Pakiet Weissach zawiera między innymi: karbonowy dach i maskę z bezbarwnym lakierem, kute magnezowe felgi, czerwone pasy sześciopunktowe, skręcaną klatkę bezpieczeństwa z tytanu i stabilizatory oraz łączniki z karbonu.
Pakie Weissach, czyli 30 kg mniej za jedyne 153 030 zł!
Prędkościomierz 911 GT2 RS wyskalowano do 400 km/h, realnie można rozpędzić się do 340 km/h!

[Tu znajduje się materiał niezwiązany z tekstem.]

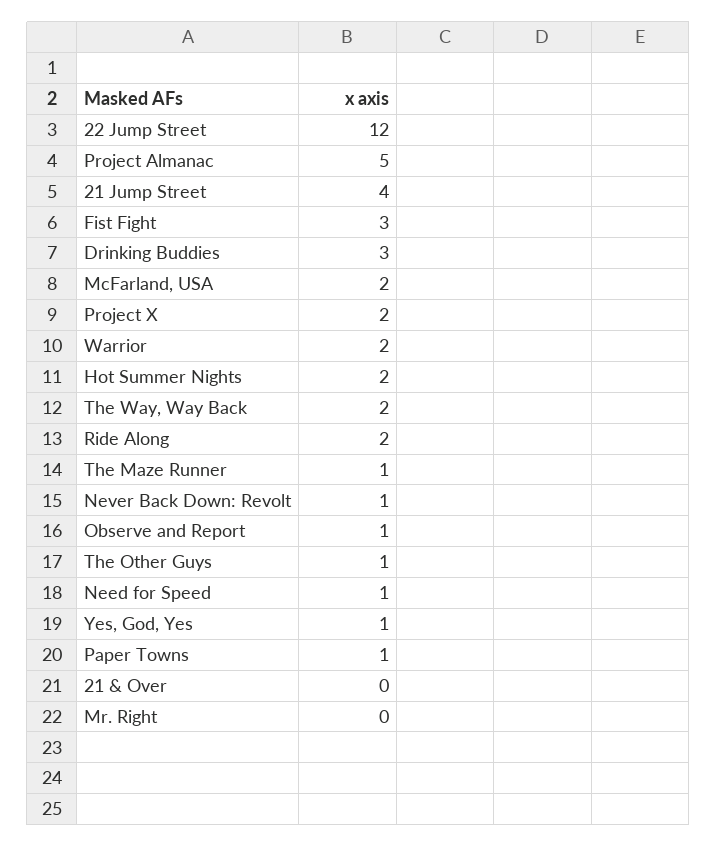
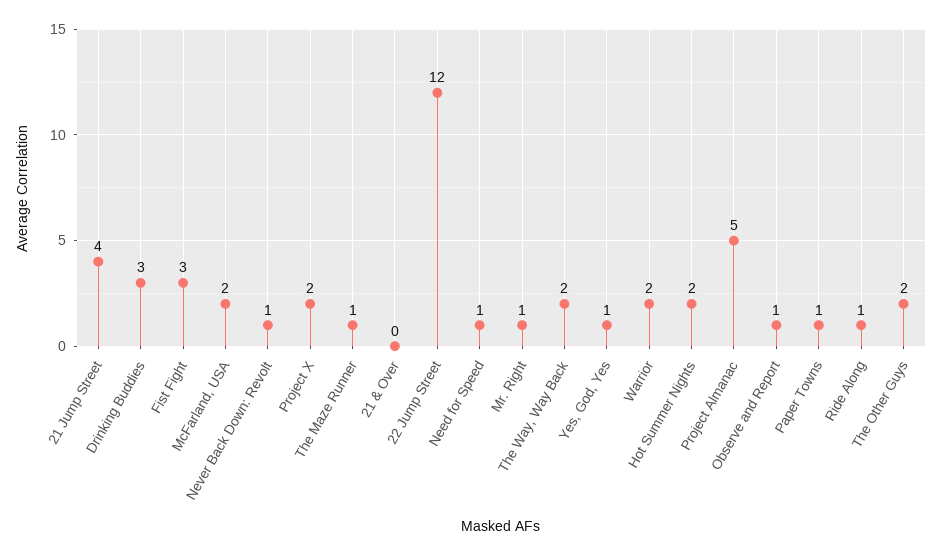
Ride Along: 2 -> 1
The Other Guys: 1 -> 2
Mr. Right: 0 -> 1

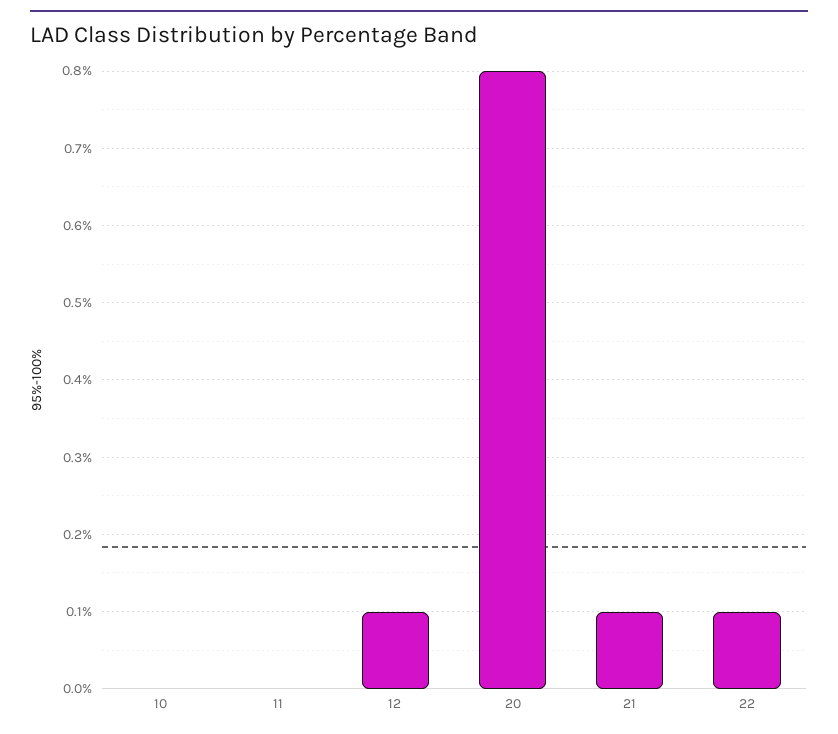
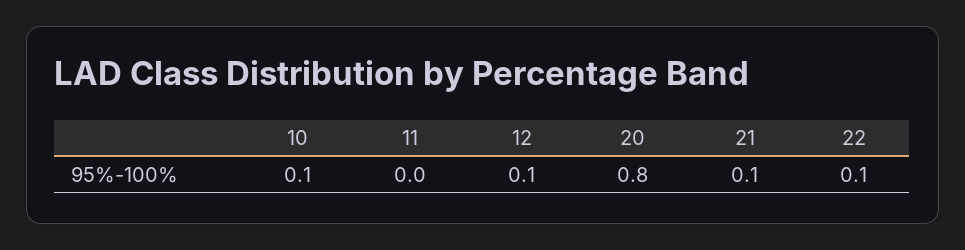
10: 0 -> 0.1

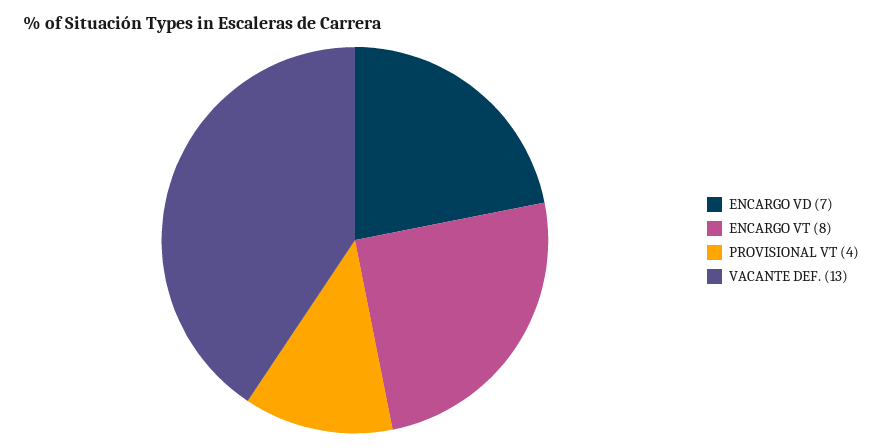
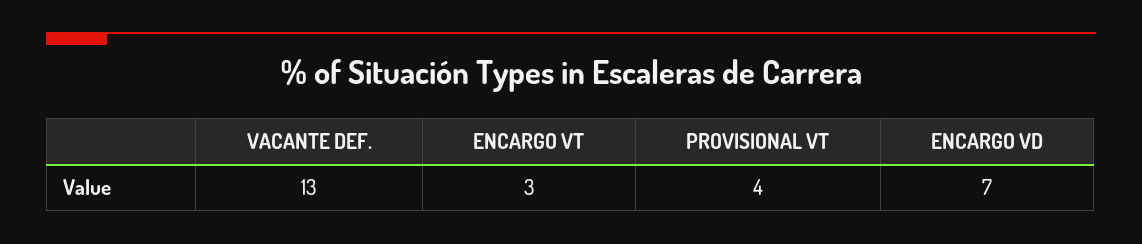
ENCARGO VT: 8 -> 3

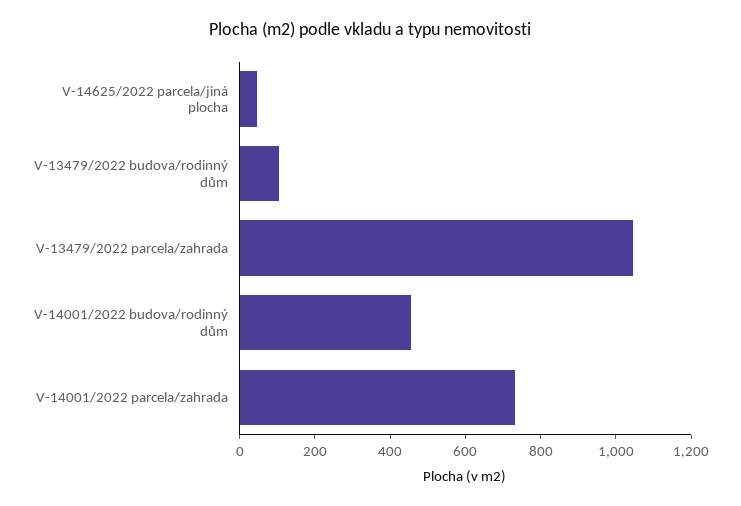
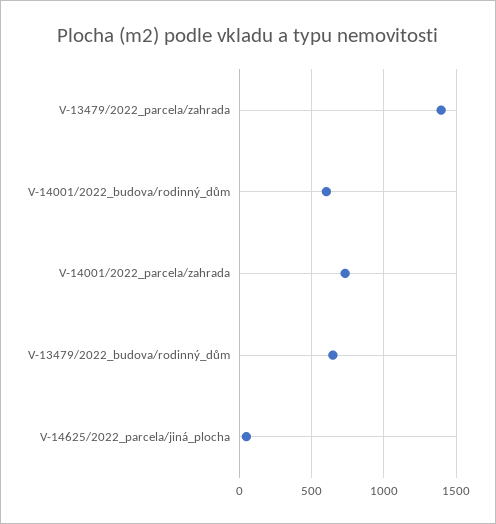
V-13479/2022 budova/rodinný dům: 100 -> 650
V-13479/2022 parcela/zahrada: 1050 -> 1400
V-14001/2022 budova/rodinný dům: 450 -> 600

Trzeba dolewać wody do natryskowego układu chłodzenia intercoolerów.
Pełen ogień: pójście bokiem jest możliwe, ale Corvette tego za bardzo nie lubi.
Z pełnych rur (zewnętrzne z klapkami) wydobywa się autentyczny dźwięk „V8-ki”.